L’acuité avant le divertissement

Distinguer la racine de la dent

Les chansons seraient-elles comme des bonbons pour un nombre important de personnes ?

Sources de bons moments, mais pas fatalement considérées comme une chose de première nécessité ?

Est-ce bien certain ?

La musique adoucit les mœurs, selon le dicton. Elle peut aussi rendre heureux. Elle révélera surtout ce qui, déjà, est en nous : les chansons nous dévoilent à nous-mêmes.

Les chansons attirantes divulguent nos faiblesses et nos inclinations, nos félicités aussi. Elles trahissent nos attachements, familiers ou encore ignorés (inéprouvés ?). Elles nous montrent ce que nous sommes. Elles déblayent, elles dégarnissent pour mieux distinguer la racine de la dent.

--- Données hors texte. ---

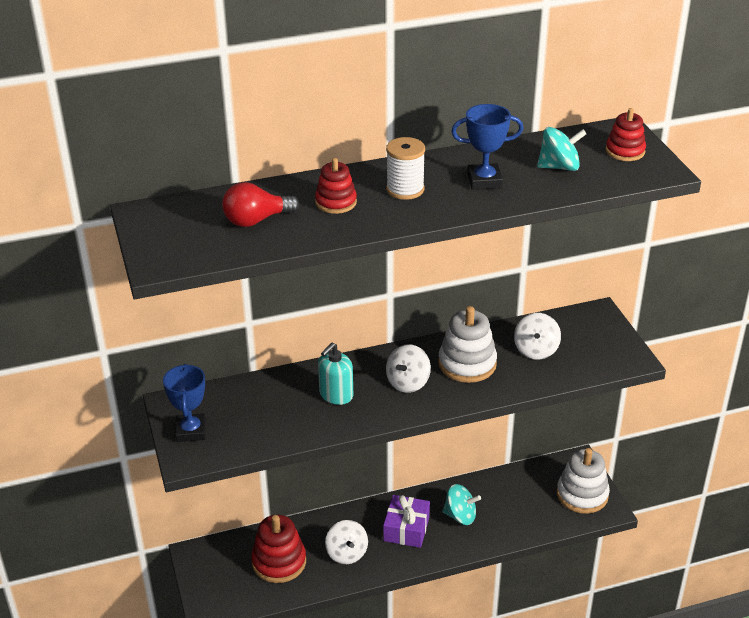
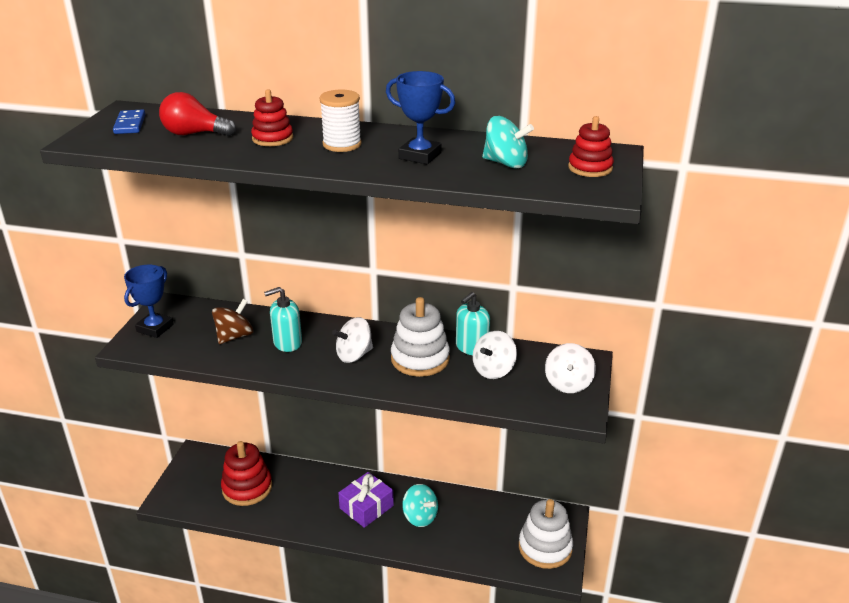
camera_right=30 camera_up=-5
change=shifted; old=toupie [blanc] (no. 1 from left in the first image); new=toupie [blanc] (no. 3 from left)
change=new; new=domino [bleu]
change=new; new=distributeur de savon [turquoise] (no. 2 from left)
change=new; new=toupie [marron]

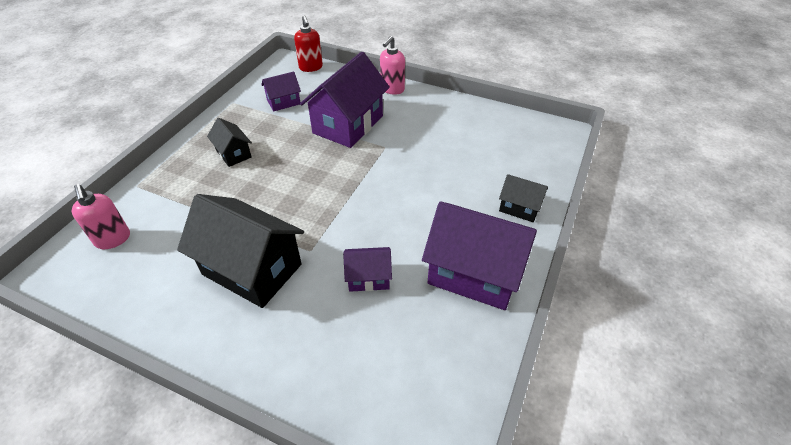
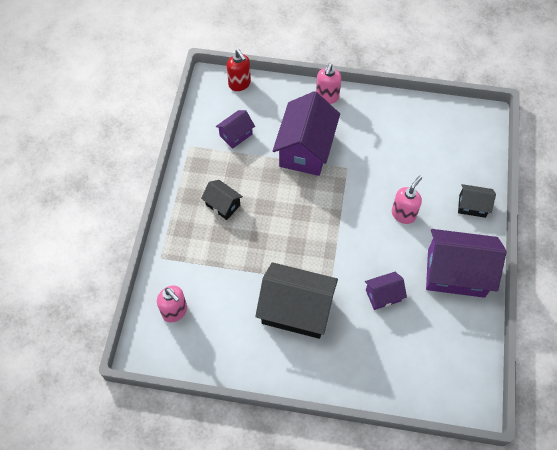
camera_right=-15 camera_up=15
change=new; new=distributeur de savon [rose] (no. 3 from left)

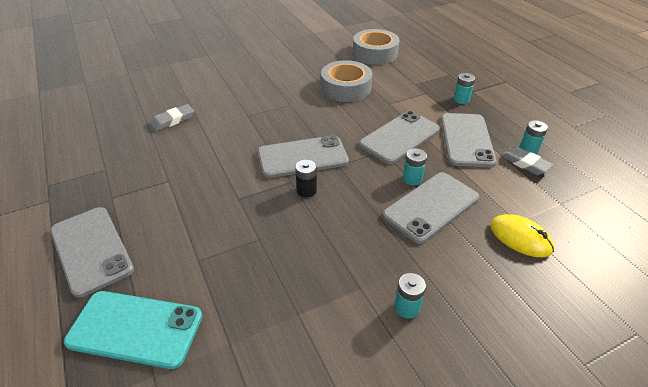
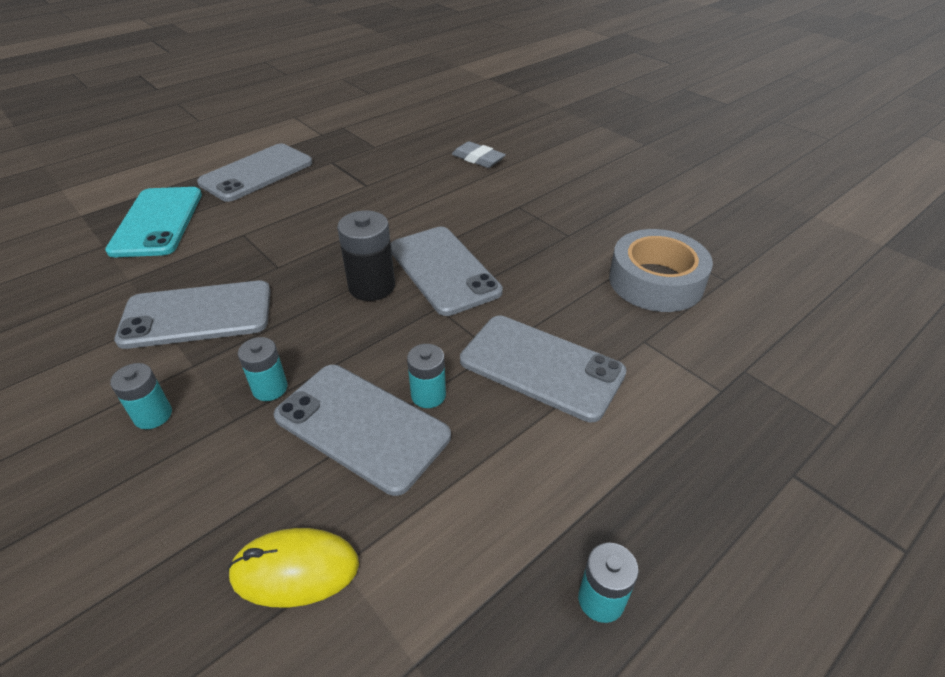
camera_right=75 camera_up=0
change=gone; old=ruban adhésif [gris] (no. 2 from left)
change=shifted; old=pile [turquoise] (no. 3 from left in the first image); new=pile [turquoise] (no. 2 from left)
change=shifted; old=téléphone [gris] (no. 5 from left in the first image); new=téléphone [gris] (no. 1 from left)
change=gone; old=gomme [gris] (no. 2 from left)
change=scaled; old=pile [noir]; factor=1.6
change=rotated; old=souris [jaune]; degrees=60

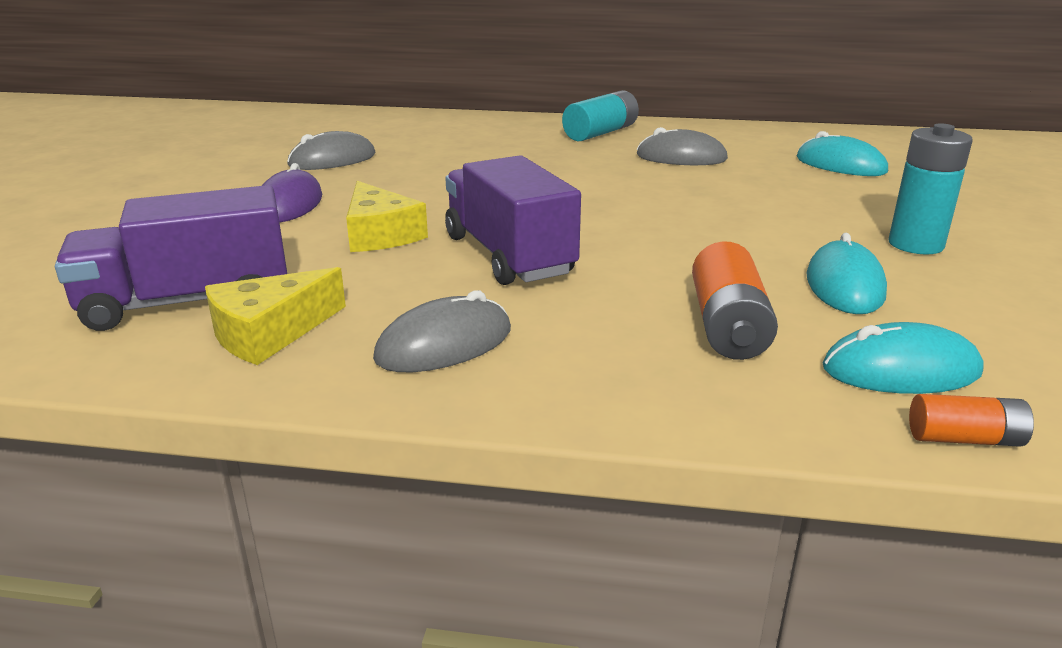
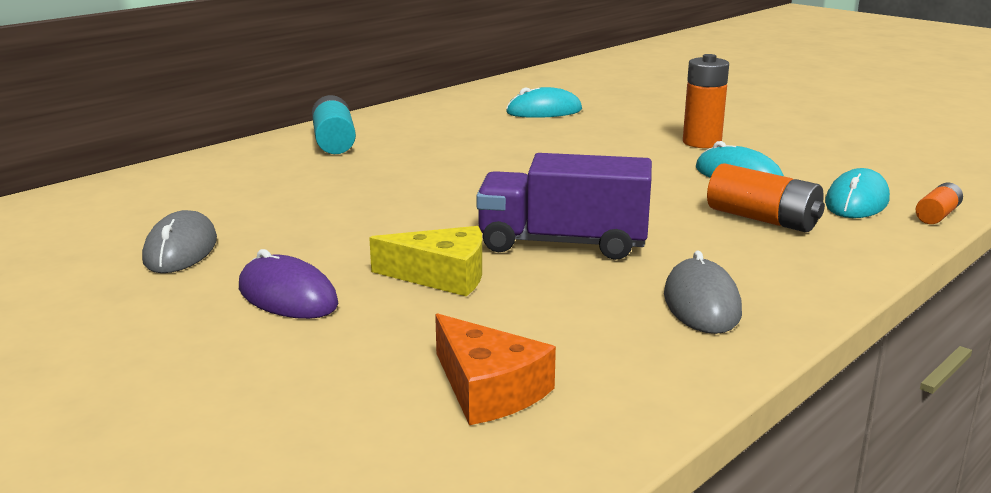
camera_right=-55 camera_up=-5
change=repainted; old=pile [turquoise] (no. 2 from left); new=pile [orange] (no. 1 from left)
change=gone; old=souris [gris] (no. 3 from left)
change=swapped; old=camion [violet] (no. 1 from left); new=fromage [orange]
change=gone; old=fromage [jaune] (no. 1 from left)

J’ai appris à mieux me connaître à travers les chansons consommées et consumées. J’abritais déjà, tout au fond et tout jeune, des thématiques (idées fixes et tourments) personnifiées en premier lieu par les voix et les mots de Serge Reggiani, Véronique Sanson, Claude-Michel Schoenberg, Nicole Croisille ou Serge Lama.

Ces chanteuses et chanteurs imposés durant l’enfance (dans la maison, en voiture) ébranleront un imaginaire, du reste pensif et rêveur, en fixant très nettement le canevas et la substance des obsessions et des préoccupations d’une vie intérieure naissante.

Les titres qui semblaient découragés et tristes à l’oreille pouvaient, paradoxalement, avoir un effet favorable. C’était pour moi des chansons « éclairantes ». A l’écoute, elles semblaient avoir un côté alangui, avec un tempo plutôt lent. Mais ce rythme qui épouse celui de la gravité et de la cérémonie, avait quelque chose qui se liait à mon pouls et accompagnait ma journée.

Ces chansons « maussades» contribuaient à me rendre avisé, à défaut de me rendre heureux. La clairvoyance d’une condition révélée avant l’agrément d’une friandise. L’acuité avant le divertissement.